Are we hacked into the security feed yet?
Samantha wanted to know.

We've got hackers working on it from the city towers,
Jin Li said.
They're coordinating with the ones in the field. We won't be recognized by the government, if that's what you're worried about.

That's only if the Strykers don't interfere.

Here's hoping they do.

Jin Li would want a challenge. Samantha only wanted this mission to be over.

The lights that lined the tunnels were at half-power, the dimness difficult to see through with her glasses on. She didn't have the option of taking them off. Samantha risked being identified without them, and Kristen wasn't even
in
the Registry, but only a blind person would miss the color of her eyes and not know what family she belonged to. They couldn't be made because that would break all of Nathan's carefully laid plans more thoroughly than anything the Strykers could come up with.

Warhounds peeled away at every cross-tunnel intersection they came to, telepaths pairing up with various other psions as they spread out for the hunt. Samantha, Kristen and Jin Li continued on through the main tunnel, followed by two telekinetics. Samantha didn't have Gideon with her down here, and they needed psions with telekinesis to counter what Lucas could throw at them.

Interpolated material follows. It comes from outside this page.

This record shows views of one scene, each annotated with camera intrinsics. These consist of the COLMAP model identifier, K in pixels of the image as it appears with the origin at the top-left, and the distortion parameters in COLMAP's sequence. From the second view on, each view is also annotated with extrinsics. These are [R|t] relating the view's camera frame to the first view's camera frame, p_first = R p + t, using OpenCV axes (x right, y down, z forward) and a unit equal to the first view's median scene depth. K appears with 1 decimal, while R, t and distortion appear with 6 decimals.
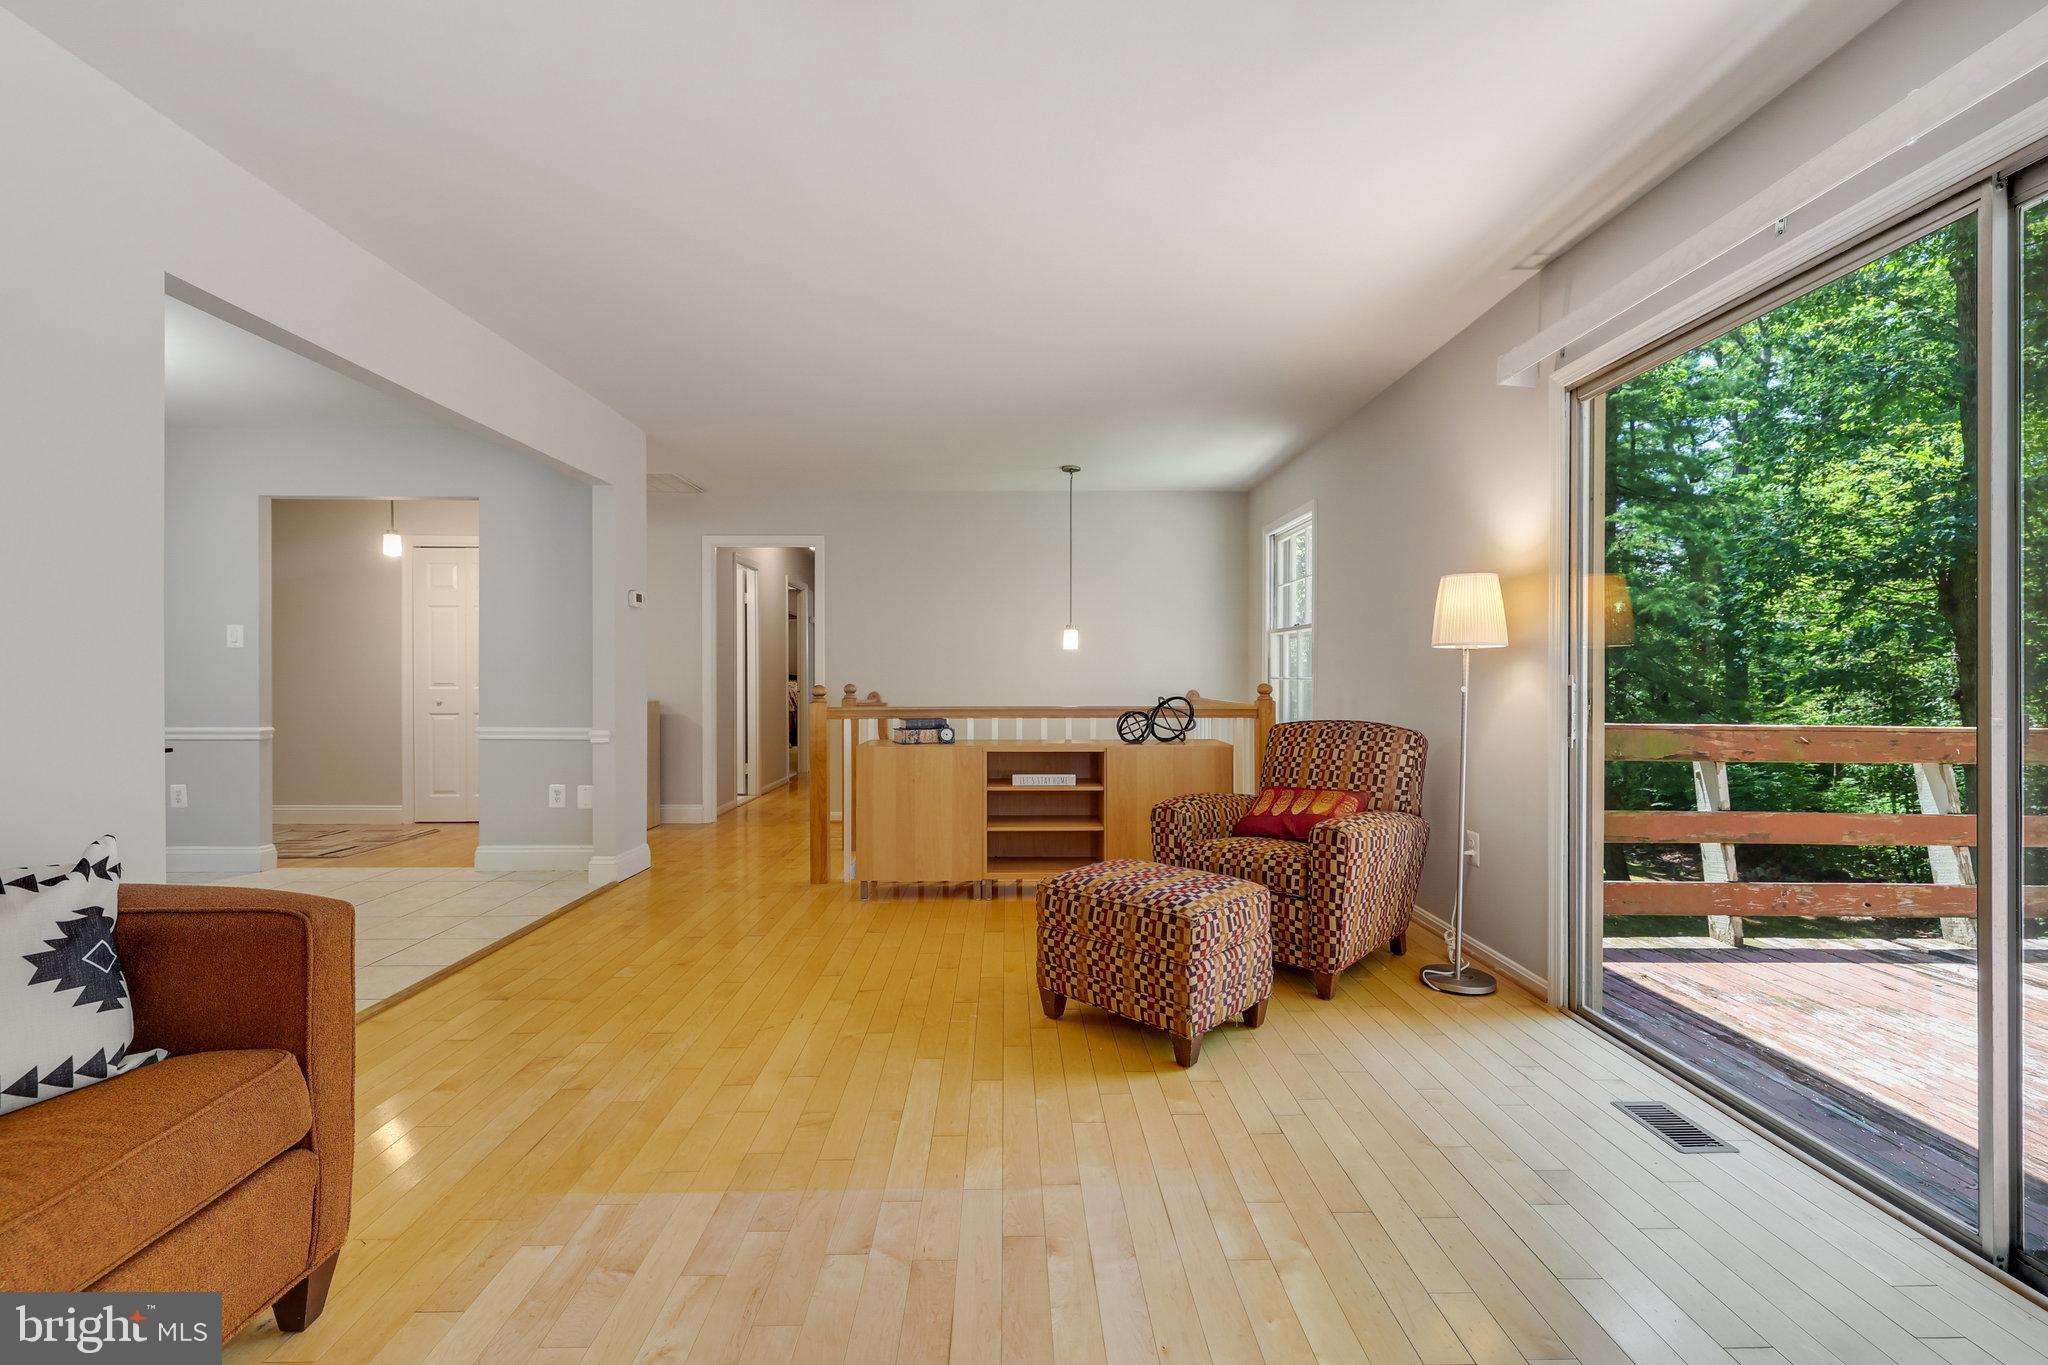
lens RADIAL K [[894.3, 0, 1023.7], [0, 894.3, 677.7], [0, 0, 1]] dist [-0.000591, 0.000261]
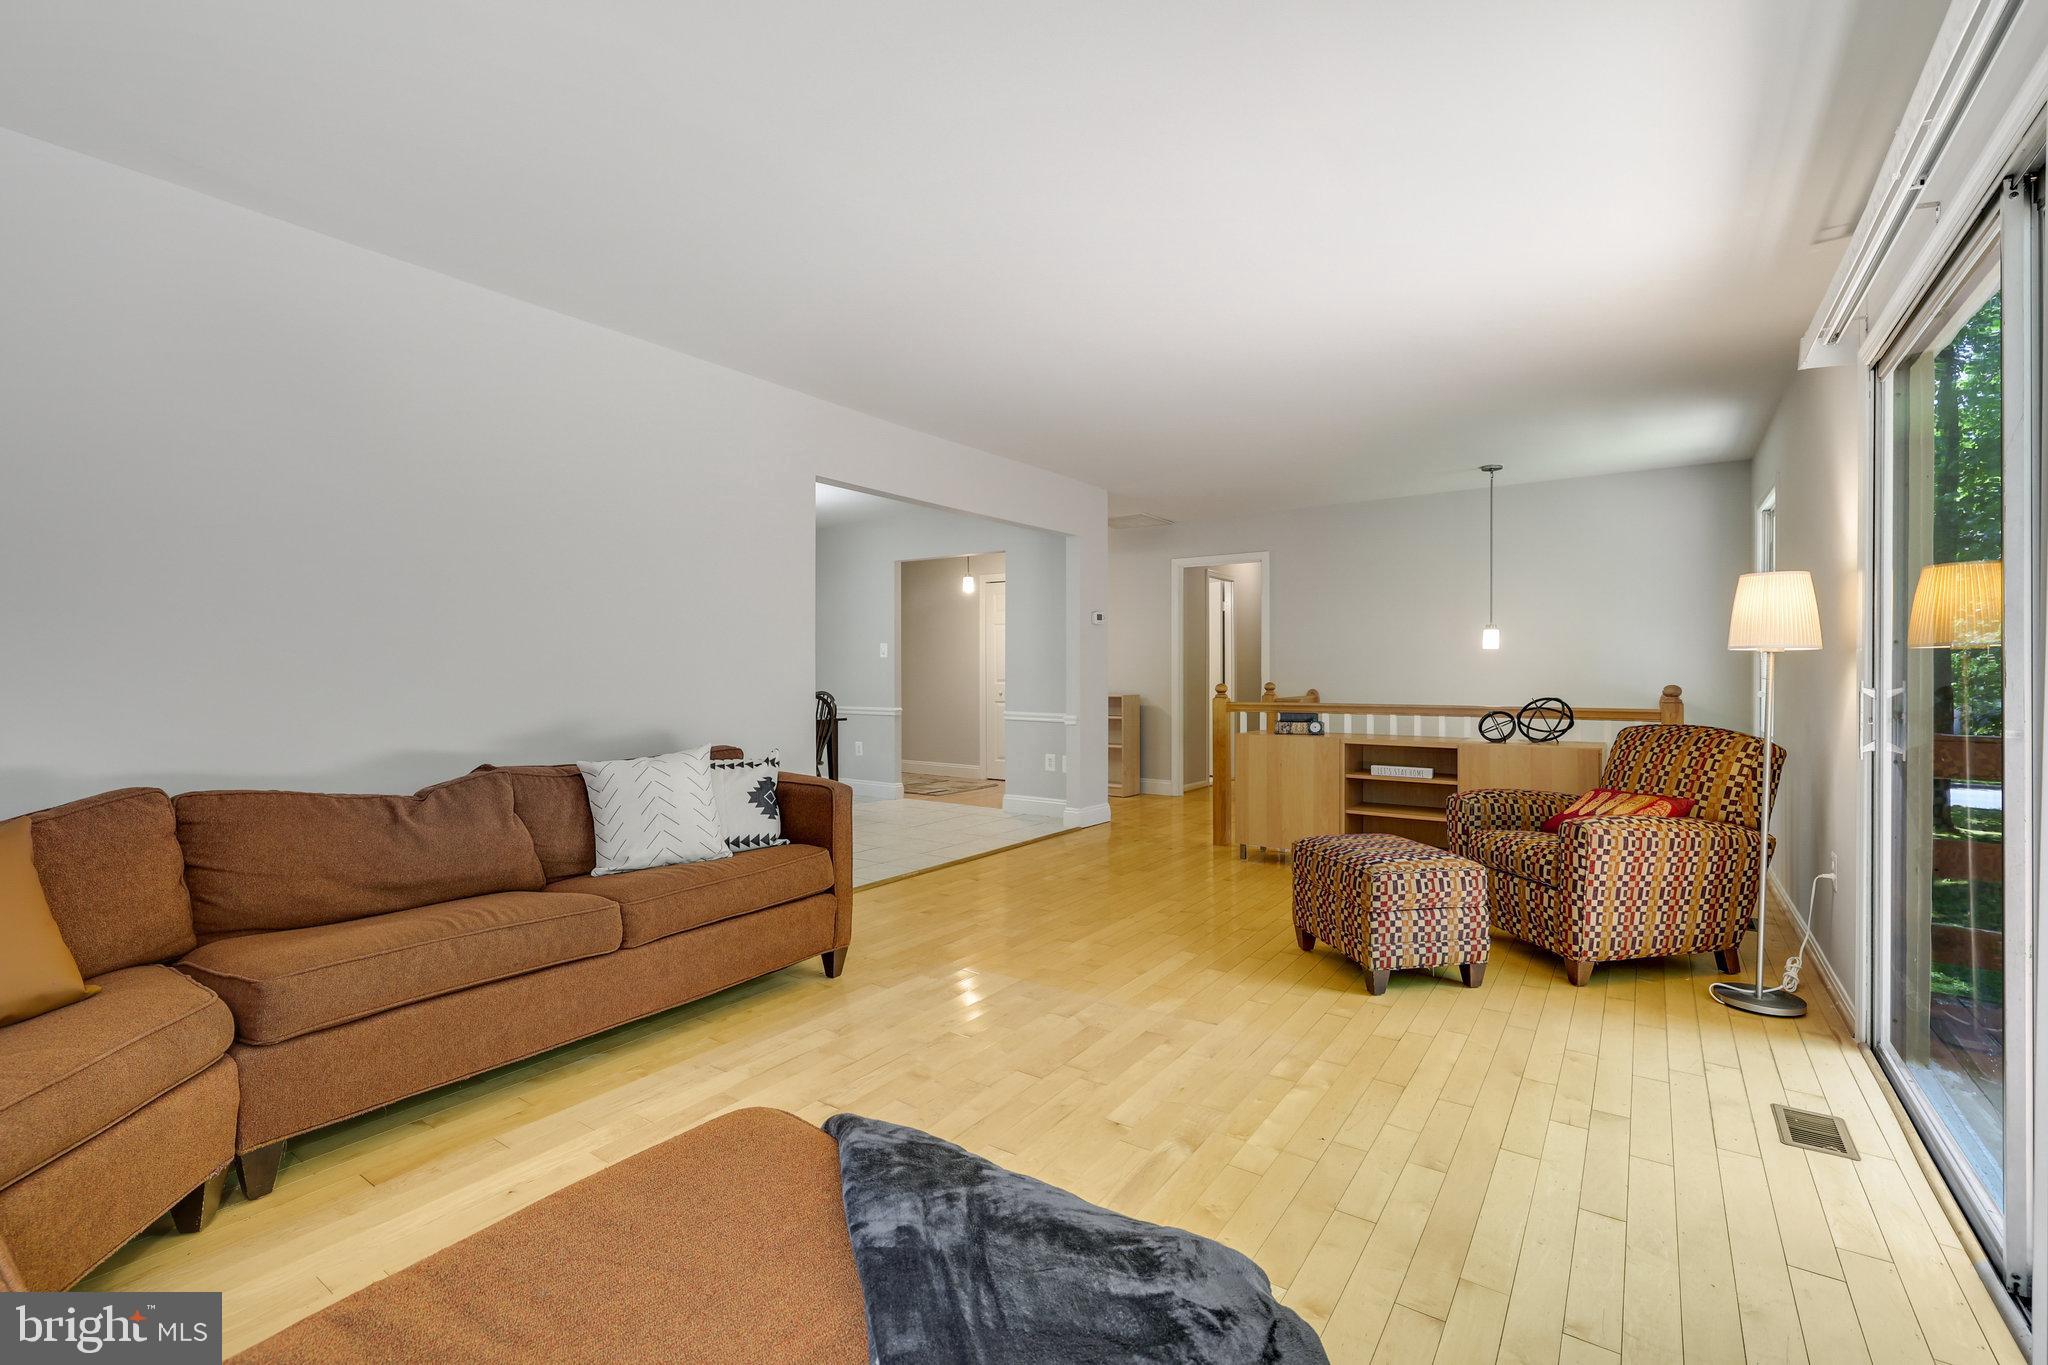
lens RADIAL K [[1004.5, 0, 1032.1], [0, 1004.5, 677.0], [0, 0, 1]] dist [-0.000792, -0.000076]
pose [[0.789793, 0.003007, -0.613367, 0.553301], [0.001294, 0.999978, 0.006569, -0.013866], [0.613373, -0.005982, 0.789771, -0.328927]]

Glancing down at the bioscanner in her hand, she couldn't find Lucas on it, but she could place the Strykers if she narrowed down the search. Strykers were incapable of hiding completely on the mental grid, and the government always had them tagged into the system. Government dogs needed to be watched over in case they turned rabid.

It took them an hour to circumvent the Strykers, all the while marching through the tunnels for Bunker East. Just because Lucas wasn't showing up on the bioscanner didn't mean he wasn't flickering on the mental grid. He wanted to be found, Samantha could read that in the way he stayed in one place. Whatever trap he was building, it wasn't going to be pretty, not for him, not for the Warhounds, and certainly not for the Strykers drawn to his mental presence.